## DATA FOR THIS EXERCISE
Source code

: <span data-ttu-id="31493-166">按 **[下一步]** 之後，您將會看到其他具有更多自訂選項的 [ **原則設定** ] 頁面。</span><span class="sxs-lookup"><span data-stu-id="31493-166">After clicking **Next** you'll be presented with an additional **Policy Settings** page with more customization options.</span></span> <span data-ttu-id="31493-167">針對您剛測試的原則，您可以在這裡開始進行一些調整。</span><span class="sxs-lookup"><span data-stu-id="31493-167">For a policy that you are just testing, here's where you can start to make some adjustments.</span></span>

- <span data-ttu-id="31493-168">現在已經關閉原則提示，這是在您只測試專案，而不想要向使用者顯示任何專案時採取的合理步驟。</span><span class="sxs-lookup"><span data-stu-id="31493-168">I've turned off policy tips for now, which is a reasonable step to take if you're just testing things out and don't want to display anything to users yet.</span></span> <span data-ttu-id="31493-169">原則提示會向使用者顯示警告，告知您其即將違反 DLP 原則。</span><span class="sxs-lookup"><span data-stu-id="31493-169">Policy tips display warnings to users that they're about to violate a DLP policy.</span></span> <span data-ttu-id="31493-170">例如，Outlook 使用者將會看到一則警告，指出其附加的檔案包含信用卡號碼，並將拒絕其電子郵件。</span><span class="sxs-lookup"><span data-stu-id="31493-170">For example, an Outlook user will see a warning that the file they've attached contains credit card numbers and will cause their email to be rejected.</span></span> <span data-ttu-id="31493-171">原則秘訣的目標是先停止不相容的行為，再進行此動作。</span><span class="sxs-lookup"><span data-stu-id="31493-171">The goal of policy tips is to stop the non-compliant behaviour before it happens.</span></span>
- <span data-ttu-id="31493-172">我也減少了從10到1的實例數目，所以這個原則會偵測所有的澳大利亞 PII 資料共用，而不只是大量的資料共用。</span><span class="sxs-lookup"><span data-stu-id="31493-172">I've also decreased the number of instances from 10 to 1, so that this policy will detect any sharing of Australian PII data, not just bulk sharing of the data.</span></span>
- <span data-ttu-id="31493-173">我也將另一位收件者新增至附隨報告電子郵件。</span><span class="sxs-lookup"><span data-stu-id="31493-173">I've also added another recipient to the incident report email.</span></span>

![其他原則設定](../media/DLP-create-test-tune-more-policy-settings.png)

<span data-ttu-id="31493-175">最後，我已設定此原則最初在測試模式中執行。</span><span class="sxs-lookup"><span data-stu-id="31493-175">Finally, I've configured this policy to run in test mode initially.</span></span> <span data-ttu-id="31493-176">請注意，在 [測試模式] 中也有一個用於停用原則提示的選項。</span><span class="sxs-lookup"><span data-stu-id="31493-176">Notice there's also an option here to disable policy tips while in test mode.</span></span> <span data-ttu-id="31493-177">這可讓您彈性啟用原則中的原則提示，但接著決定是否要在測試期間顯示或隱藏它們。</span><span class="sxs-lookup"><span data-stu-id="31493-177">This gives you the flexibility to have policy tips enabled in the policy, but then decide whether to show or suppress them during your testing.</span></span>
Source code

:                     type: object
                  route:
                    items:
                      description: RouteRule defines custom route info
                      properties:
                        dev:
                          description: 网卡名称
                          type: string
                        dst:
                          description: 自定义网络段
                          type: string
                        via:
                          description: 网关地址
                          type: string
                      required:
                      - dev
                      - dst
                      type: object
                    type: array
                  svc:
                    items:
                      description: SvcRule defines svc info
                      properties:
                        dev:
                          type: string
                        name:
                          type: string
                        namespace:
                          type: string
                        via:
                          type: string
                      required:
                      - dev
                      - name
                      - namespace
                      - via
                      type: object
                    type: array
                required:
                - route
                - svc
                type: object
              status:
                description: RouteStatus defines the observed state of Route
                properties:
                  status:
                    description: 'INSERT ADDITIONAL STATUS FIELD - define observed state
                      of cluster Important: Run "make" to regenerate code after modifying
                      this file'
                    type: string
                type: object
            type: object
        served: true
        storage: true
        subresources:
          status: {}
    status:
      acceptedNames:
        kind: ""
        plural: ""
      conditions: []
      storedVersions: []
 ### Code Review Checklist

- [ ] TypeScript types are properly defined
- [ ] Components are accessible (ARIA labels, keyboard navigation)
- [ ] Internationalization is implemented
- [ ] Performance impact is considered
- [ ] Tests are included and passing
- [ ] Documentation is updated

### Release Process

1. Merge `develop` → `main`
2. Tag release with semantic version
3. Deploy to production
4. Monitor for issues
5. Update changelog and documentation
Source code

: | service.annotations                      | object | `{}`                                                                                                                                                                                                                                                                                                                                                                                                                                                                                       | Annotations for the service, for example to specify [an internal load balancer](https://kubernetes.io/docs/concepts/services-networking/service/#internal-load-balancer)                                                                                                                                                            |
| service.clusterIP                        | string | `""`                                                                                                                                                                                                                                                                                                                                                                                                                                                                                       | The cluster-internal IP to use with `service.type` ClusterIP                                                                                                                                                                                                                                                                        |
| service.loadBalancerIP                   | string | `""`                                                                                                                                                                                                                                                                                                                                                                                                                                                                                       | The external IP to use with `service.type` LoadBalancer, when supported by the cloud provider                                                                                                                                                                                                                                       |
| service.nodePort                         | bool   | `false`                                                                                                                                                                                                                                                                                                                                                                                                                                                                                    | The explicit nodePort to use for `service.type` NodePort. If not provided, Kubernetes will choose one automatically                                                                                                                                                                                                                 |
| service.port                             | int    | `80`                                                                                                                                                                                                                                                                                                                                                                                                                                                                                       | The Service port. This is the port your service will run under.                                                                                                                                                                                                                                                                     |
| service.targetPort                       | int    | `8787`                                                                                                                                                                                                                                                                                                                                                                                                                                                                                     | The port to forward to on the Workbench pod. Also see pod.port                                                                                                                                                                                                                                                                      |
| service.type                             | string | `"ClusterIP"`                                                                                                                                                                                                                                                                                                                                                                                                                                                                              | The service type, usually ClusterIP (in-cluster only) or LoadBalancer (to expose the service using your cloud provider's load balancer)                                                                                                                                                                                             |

## YOUR GOAL
Write out every entry exactly as given.

## RESPONSE AREA
Source code

: <span data-ttu-id="31493-166">按 **[下一步]** 之後，您將會看到其他具有更多自訂選項的 [ **原則設定** ] 頁面。</span><span class="sxs-lookup"><span data-stu-id="31493-166">After clicking **Next** you'll be presented with an additional **Policy Settings** page with more customization options.</span></span> <span data-ttu-id="31493-167">針對您剛測試的原則，您可以在這裡開始進行一些調整。</span><span class="sxs-lookup"><span data-stu-id="31493-167">For a policy that you are just testing, here's where you can start to make some adjustments.</span></span>

- <span data-ttu-id="31493-168">現在已經關閉原則提示，這是在您只測試專案，而不想要向使用者顯示任何專案時採取的合理步驟。</span><span class="sxs-lookup"><span data-stu-id="31493-168">I've turned off policy tips for now, which is a reasonable step to take if you're just testing things out and don't want to display anything to users yet.</span></span> <span data-ttu-id="31493-169">原則提示會向使用者顯示警告，告知您其即將違反 DLP 原則。</span><span class="sxs-lookup"><span data-stu-id="31493-169">Policy tips display warnings to users that they're about to violate a DLP policy.</span></span> <span data-ttu-id="31493-170">例如，Outlook 使用者將會看到一則警告，指出其附加的檔案包含信用卡號碼，並將拒絕其電子郵件。</span><span class="sxs-lookup"><span data-stu-id="31493-170">For example, an Outlook user will see a warning that the file they've attached contains credit card numbers and will cause their email to be rejected.</span></span> <span data-ttu-id="31493-171">原則秘訣的目標是先停止不相容的行為，再進行此動作。</span><span class="sxs-lookup"><span data-stu-id="31493-171">The goal of policy tips is to stop the non-compliant behaviour before it happens.</span></span>
- <span data-ttu-id="31493-172">我也減少了從10到1的實例數目，所以這個原則會偵測所有的澳大利亞 PII 資料共用，而不只是大量的資料共用。</span><span class="sxs-lookup"><span data-stu-id="31493-172">I've also decreased the number of instances from 10 to 1, so that this policy will detect any sharing of Australian PII data, not just bulk sharing of the data.</span></span>
- <span data-ttu-id="31493-173">我也將另一位收件者新增至附隨報告電子郵件。</span><span class="sxs-lookup"><span data-stu-id="31493-173">I've also added another recipient to the incident report email.</span></span>

![其他原則設定](../media/DLP-create-test-tune-more-policy-settings.png)

<span data-ttu-id="31493-175">最後，我已設定此原則最初在測試模式中執行。</span><span class="sxs-lookup"><span data-stu-id="31493-175">Finally, I've configured this policy to run in test mode initially.</span></span> <span data-ttu-id="31493-176">請注意，在 [測試模式] 中也有一個用於停用原則提示的選項。</span><span class="sxs-lookup"><span data-stu-id="31493-176">Notice there's also an option here to disable policy tips while in test mode.</span></span> <span data-ttu-id="31493-177">這可讓您彈性啟用原則中的原則提示，但接著決定是否要在測試期間顯示或隱藏它們。</span><span class="sxs-lookup"><span data-stu-id="31493-177">This gives you the flexibility to have policy tips enabled in the policy, but then decide whether to show or suppress them during your testing.</span></span>
Source code

:                     type: object
                  route:
                    items:
                      description: RouteRule defines custom route info
                      properties:
                        dev:
                          description: 网卡名称
                          type: string
                        dst:
                          description: 自定义网络段
                          type: string
                        via:
                          description: 网关地址
                          type: string
                      required:
                      - dev
                      - dst
                      type: object
                    type: array
                  svc:
                    items:
                      description: SvcRule defines svc info
                      properties:
                        dev:
                          type: string
                        name:
                          type: string
                        namespace:
                          type: string
                        via:
                          type: string
                      required:
                      - dev
                      - name
                      - namespace
                      - via
                      type: object
                    type: array
                required:
                - route
                - svc
                type: object
              status:
                description: RouteStatus defines the observed state of Route
                properties:
                  status:
                    description: 'INSERT ADDITIONAL STATUS FIELD - define observed state
                      of cluster Important: Run "make" to regenerate code after modifying
                      this file'
                    type: string
                type: object
            type: object
        served: true
        storage: true
        subresources:
          status: {}
    status:
      acceptedNames:
        kind: ""
        plural: ""
      conditions: []
      storedVersions: []
 ### Code Review Checklist

- [ ] TypeScript types are properly defined
- [ ] Components are accessible (ARIA labels, keyboard navigation)
- [ ] Internationalization is implemented
- [ ] Performance impact is considered
- [ ] Tests are included and passing
- [ ] Documentation is updated

### Release Process

1. Merge `develop` → `main`
2. Tag release with semantic version
3. Deploy to production
4. Monitor for issues
5. Update changelog and documentation
Source code

: | service.annotations                      | object | `{}`                                                                                                                                                                                                                                                                                                                                                                                                                                                                                       | Annotations for the service, for example to specify [an internal load balancer](https://kubernetes.io/docs/concepts/services-networking/service/#internal-load-balancer)                                                                                                                                                            |
| service.clusterIP                        | string | `""`                                                                                                                                                                                                                                                                                                                                                                                                                                                                                       | The cluster-internal IP to use with `service.type` ClusterIP                                                                                                                                                                                                                                                                        |
| service.loadBalancerIP                   | string | `""`                                                                                                                                                                                                                                                                                                                                                                                                                                                                                       | The external IP to use with `service.type` LoadBalancer, when supported by the cloud provider                                                                                                                                                                                                                                       |
| service.nodePort                         | bool   | `false`                                                                                                                                                                                                                                                                                                                                                                                                                                                                                    | The explicit nodePort to use for `service.type` NodePort. If not provided, Kubernetes will choose one automatically                                                                                                                                                                                                                 |
| service.port                             | int    | `80`                                                                                                                                                                                                                                                                                                                                                                                                                                                                                       | The Service port. This is the port your service will run under.                                                                                                                                                                                                                                                                     |
| service.targetPort                       | int    | `8787`                                                                                                                                                                                                                                                                                                                                                                                                                                                                                     | The port to forward to on the Workbench pod. Also see pod.port                                                                                                                                                                                                                                                                      |
| service.type                             | string | `"ClusterIP"`                                                                                                                                                                                                                                                                                                                                                                                                                                                                              | The service type, usually ClusterIP (in-cluster only) or LoadBalancer (to expose the service using your cloud provider's load balancer)                                                                                                                                                                                             |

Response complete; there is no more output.